ABOUT BAYLOR UNIVERSITY

Baylor University is a private Christian University and a nationally ranked research institution, characterized as having “high research activity” by the Carnegie Foundation for the Advancement of Teaching. The University provides a vibrant campus community for approximately 16,000 students by blending interdisciplinary research with an international reputation for educational excellence and a faculty commitment to teaching and scholarship. Chartered in 1845 by the Republic of Texas through the efforts of Baptist pioneers, Baylor is the oldest continually operating University in Texas. Located in Waco, Baylor welcomes students from all 50 states and more than 80 countries to study a broad range of degrees among its 12 nationally recognized academic divisions. Baylor sponsors 19 varsity athletic teams and is a founding member of the Big 12 Conference.

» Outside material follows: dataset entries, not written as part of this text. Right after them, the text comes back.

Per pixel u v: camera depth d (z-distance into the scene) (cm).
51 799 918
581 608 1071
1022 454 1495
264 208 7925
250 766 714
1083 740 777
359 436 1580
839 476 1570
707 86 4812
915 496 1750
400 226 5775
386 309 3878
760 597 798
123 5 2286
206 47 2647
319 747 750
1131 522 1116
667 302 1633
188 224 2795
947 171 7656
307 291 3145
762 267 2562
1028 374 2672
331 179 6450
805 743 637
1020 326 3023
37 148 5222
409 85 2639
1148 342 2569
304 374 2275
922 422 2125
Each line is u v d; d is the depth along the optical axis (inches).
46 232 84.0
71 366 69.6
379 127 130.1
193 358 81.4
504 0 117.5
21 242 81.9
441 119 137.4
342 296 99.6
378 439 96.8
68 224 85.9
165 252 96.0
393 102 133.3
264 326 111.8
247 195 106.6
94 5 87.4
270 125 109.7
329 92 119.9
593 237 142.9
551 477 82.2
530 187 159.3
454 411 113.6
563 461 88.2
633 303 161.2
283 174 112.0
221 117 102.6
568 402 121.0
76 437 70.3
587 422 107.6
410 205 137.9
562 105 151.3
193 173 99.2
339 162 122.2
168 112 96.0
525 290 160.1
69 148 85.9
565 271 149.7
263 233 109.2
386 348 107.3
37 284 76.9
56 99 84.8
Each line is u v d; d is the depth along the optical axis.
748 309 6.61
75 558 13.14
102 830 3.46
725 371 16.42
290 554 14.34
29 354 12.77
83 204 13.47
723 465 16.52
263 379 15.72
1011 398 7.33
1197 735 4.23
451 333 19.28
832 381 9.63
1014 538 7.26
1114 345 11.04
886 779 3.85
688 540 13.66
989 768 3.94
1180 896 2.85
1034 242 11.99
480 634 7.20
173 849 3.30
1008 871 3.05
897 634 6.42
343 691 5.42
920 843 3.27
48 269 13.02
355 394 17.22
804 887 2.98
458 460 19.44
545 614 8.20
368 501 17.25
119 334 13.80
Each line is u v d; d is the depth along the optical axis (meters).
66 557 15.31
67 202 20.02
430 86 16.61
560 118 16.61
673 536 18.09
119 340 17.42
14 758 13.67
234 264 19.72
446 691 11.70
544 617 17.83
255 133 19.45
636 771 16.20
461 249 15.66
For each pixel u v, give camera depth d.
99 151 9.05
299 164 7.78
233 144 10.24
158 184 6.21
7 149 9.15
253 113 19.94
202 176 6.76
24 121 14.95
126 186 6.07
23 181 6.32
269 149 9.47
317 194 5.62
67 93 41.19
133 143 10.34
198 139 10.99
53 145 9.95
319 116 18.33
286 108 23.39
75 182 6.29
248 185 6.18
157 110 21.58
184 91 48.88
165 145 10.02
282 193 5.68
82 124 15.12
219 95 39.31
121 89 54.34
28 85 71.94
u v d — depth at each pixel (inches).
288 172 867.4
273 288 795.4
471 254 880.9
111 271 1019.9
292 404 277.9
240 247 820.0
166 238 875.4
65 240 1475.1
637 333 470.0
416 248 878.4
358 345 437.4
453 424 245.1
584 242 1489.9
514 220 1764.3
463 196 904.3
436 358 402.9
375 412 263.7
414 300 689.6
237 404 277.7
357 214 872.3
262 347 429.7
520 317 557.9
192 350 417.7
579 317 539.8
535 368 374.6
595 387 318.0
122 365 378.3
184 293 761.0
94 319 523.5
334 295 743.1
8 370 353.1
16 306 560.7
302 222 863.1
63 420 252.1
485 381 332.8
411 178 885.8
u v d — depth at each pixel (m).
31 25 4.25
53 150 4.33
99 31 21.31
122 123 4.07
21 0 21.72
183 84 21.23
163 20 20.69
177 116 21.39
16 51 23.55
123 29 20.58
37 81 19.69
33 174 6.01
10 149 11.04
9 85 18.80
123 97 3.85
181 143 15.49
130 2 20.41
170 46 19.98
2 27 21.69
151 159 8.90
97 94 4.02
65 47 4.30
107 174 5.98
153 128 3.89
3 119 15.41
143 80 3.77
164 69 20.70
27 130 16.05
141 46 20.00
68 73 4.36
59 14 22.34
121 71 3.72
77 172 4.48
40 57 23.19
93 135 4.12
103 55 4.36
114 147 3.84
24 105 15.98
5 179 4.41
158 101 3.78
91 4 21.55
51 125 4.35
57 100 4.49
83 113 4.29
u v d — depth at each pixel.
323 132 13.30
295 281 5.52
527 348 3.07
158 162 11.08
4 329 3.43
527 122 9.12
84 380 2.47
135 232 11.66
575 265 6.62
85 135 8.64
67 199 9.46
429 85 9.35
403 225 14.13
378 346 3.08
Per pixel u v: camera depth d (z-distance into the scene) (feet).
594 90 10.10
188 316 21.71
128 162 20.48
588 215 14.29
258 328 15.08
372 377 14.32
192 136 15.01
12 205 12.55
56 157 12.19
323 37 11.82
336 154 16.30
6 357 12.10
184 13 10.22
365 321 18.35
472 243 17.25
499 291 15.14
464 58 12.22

ABOUT MARTIN MUSEUM OF ART

The museum’s mission is one of education and service by bringing outstanding art exhibitions, speakers and guest artists to Baylor University and Central Texas. The museum serves as a valuable teaching tool for students and faculty. Exhibitions complement the courses of art history and studio art taught within Baylor’s department of art. The permanent collection consists of approximately 1,300 objects representing a variety of art that has been donated to or purchased by Baylor. The collection contains art by such well-known artists as Robert Rauschenberg, Kathe Kollwitz, Francisco de Goya, and Edouard-Leon Cortes. Included in the collection are approximately 300 paintings by famous watercolor artists, among them George Post, Phil Dike, Edgar Whitney and John Marin.